Version difference data:
┄┄┄┄┄┄┄┄┄┄┄┄┄┄┄┄┄┄┄┄

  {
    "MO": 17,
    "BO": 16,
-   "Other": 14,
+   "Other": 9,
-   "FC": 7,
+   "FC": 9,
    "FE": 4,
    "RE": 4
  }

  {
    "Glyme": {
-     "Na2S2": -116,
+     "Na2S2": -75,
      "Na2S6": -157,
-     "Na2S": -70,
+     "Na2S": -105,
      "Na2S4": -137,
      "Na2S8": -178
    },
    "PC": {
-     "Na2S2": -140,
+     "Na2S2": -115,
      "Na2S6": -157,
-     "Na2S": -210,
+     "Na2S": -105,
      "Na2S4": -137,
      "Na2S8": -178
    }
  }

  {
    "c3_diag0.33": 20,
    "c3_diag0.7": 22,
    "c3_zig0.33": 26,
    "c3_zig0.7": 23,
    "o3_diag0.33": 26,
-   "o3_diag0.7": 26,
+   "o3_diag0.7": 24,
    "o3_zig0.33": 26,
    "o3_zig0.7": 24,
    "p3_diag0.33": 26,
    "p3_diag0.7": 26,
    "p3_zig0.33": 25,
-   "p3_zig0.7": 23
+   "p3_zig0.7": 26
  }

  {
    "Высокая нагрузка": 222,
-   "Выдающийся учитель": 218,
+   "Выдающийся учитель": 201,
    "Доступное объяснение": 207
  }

┄┄┄┄┄┄┄┄┄┄┄┄┄┄┄┄┄┄┄┄

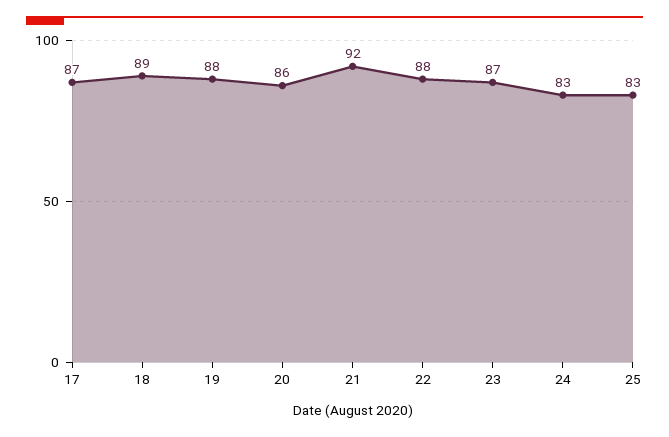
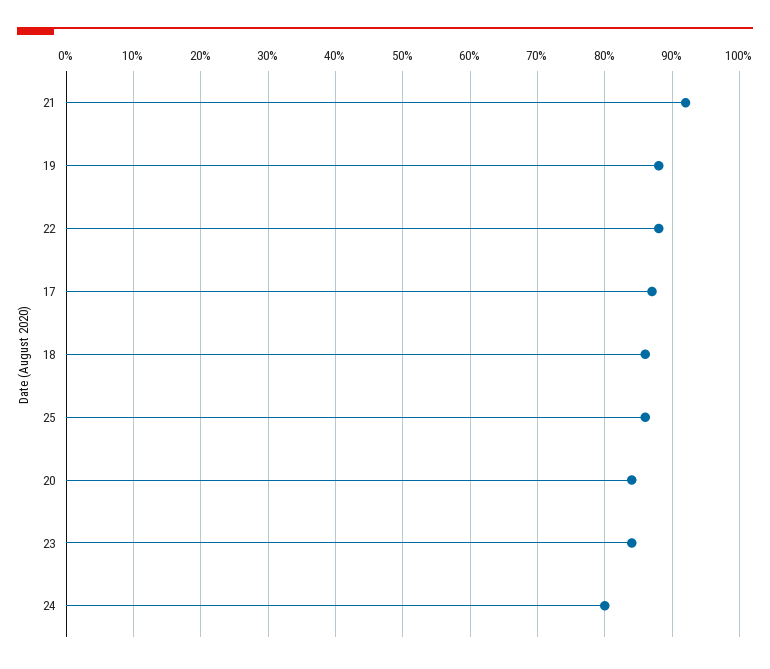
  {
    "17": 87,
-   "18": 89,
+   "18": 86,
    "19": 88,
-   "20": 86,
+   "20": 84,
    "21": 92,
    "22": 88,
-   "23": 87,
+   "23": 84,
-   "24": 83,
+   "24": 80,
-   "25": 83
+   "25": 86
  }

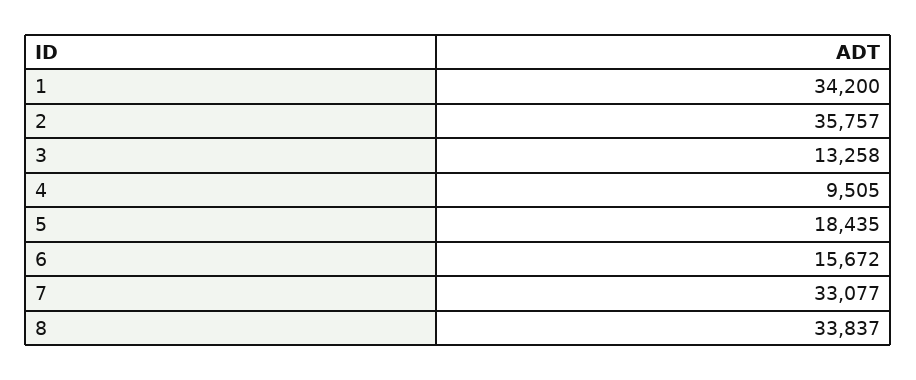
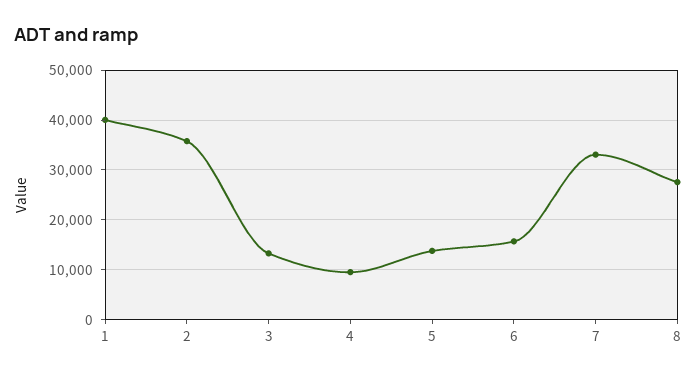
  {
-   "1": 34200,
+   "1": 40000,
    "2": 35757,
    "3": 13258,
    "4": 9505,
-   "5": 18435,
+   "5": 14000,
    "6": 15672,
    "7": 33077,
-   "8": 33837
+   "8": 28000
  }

┄┄┄┄┄┄┄┄┄┄┄┄┄┄┄┄┄┄┄┄

What to work on:
Determine how many lines of the entries above carry the string "учитель", and give that number alone.

Exercise solution:
2